Managing to grow

Antony at Open has been digging into some interesting questions about the changing nature of management and providing environments for leadership in a new world. The first post deals with the concept of ‘command and control’ being dead. The second talks Shona Brown’s contribution in exactly that area to how Google organises and manages itself.

The same issue is at the heart of Ken Robinson’s excellent new book The Element which I’m half way through at the moment.

Here perhaps is the best way to phrase it: If you were going to build a company tomorrow, which had to deal with both the current economic climate, and one which would be ready to take advantage of the growth that will undoubtedly follow our current worries, how would you do it? How would you structure it, what sort of market would you want to be in and so on.

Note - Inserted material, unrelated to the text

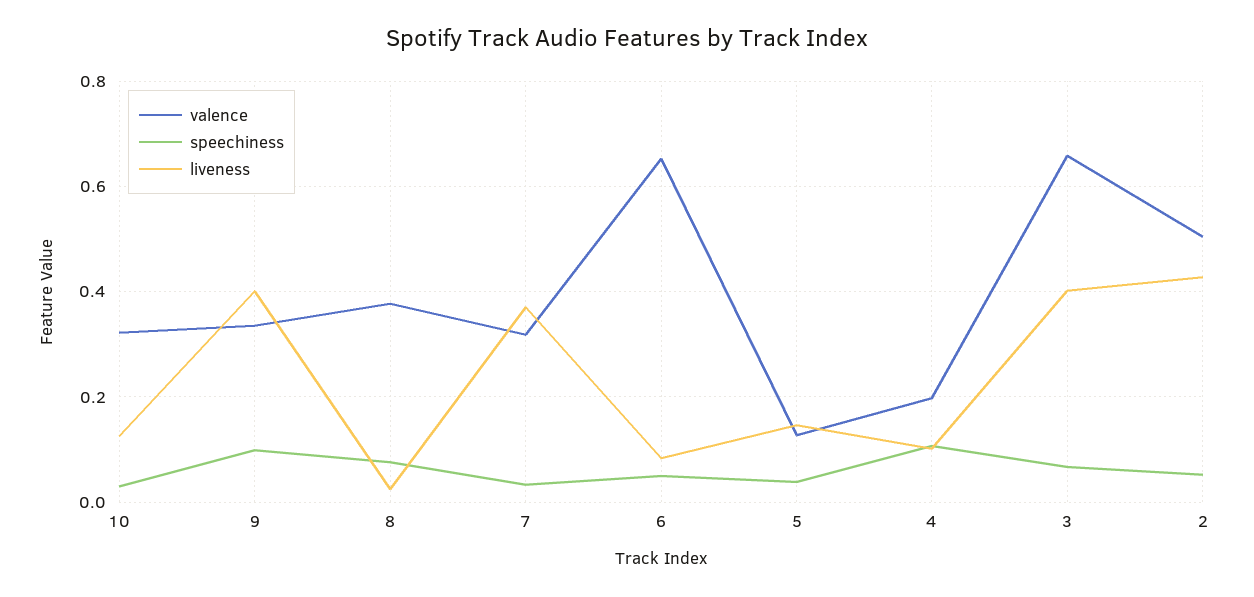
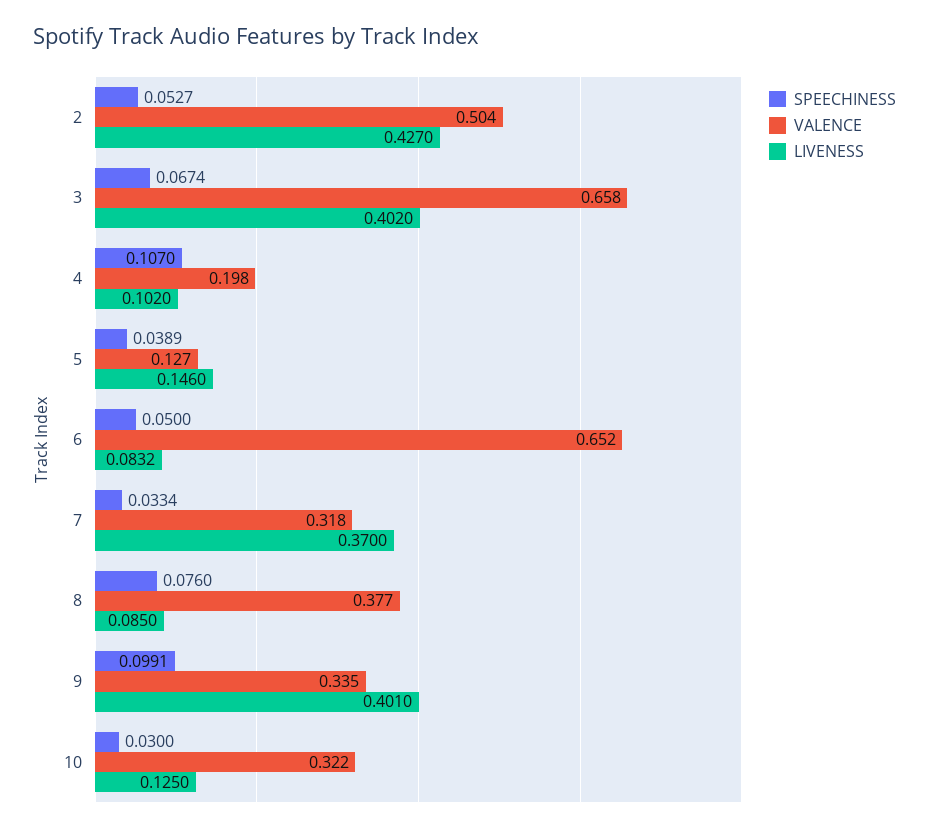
liveness, 8: 0.02 -> 0.085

At some point, the market will pick up. God knows when that will be, but when it does I think it’s reasonable to assume we will again experience rapid and transformational expansion with some big winners and big losers (althought the losers may not have to pay the price until the next bust).

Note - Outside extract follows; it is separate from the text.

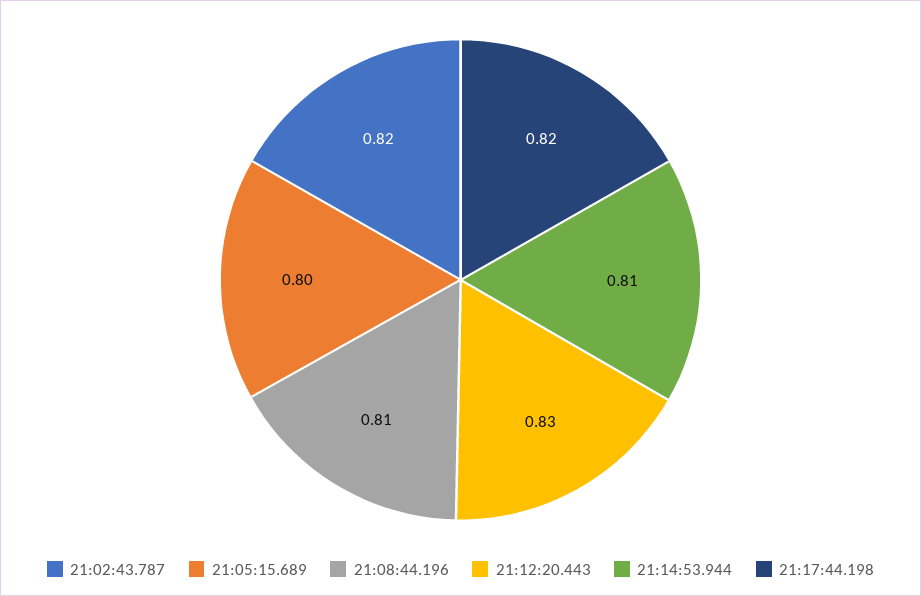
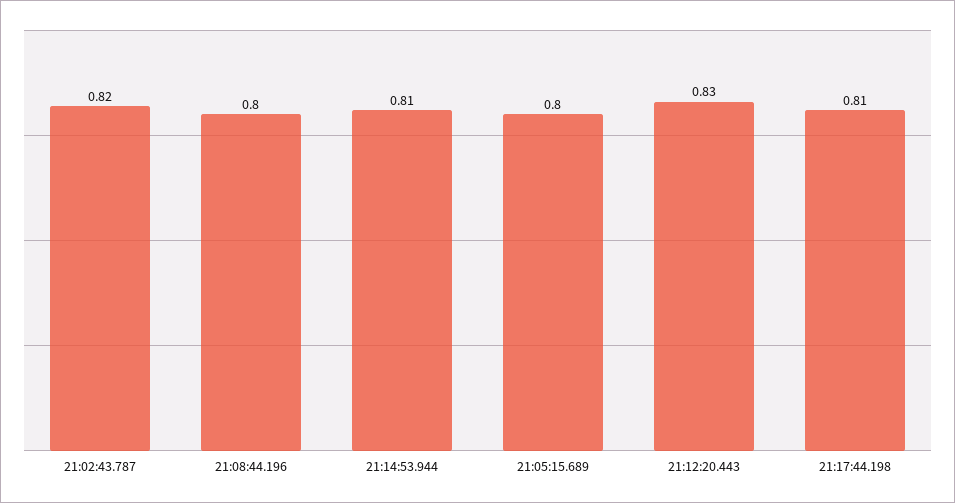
21:08:44.196: 0.81 -> 0.8
21:17:44.198: 0.82 -> 0.81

Given this position, clearly most people would pick the right ingredients to cook with: the best and brightest staff, the latest technology, perhaps a nice office in a cool part of London or New York. The finance orientated would want to find some funding that wasn’t too immediately tied to results. And cetainly, we’d want to be in a market that wasn’t too subject to regulation, and perhaps – at first at least – not too subject to competition.

There are some other important details of course: nice corner office for yourself, and lets not forget the company jet (hopefully that will come back into fashion sooner rather than later).

The real question  and the one which Antony and Ken Robinson are talking about is how you would manage your team to enable both operational efficiency and innovation.

I believe the natural inclination is still to go for a model with several heads-of things, reporting lines, lots of objective setting, reporting and all that.

Are Cisco crazy when they say they are running their business through social networks? Are Google crazy when Shona Brown says the way to proceed is ‘is to avoid creating too much structure.’

Well let’s go back to the question ‘If you were going to build a company tomorrow…’ and now you can assume that no member of staff will ever make a mistake or come into the office feeling a bit lazy, or stop acting in the best interests of the company.

The idea of the ‘heads-of’ starts to look not just a bit like overkill, but also like it will stiffle the innovation which could be the difference between long-term success and failure (even as it enables the operational efficiency that delivers short-term success).

I know what you’re thinking: that’s just not realistic; our ‘top down’ methods are tried and tested.

In this post Mary Poppendieck talks about how we got to our current ‘tried and tested’ methods. These are the ‘tried and tested’ methods of Enron, of Lehman, of RBS. These are the command and control structures that will document, but not resolve, the demise of the major record labels and many national newspapers. Not a single person will be to blame but those companies will go out of business nevertheless.

We’ve seen these more loose and responsible methods already work in the most diverse of industries. In software manufacture (Agile) in product innovaton (3M) and in killing the US auto industry (Toyota).

What is the number one requirement to implement these more progressive, more responsive, more dynamic team structure? It’s not technology or infrastructure or even smart management teams. It’s the ability to have faith in (and to inspire conviction in) the whole team. It’s leadership by sharing responsibility, rather than leadership by detail.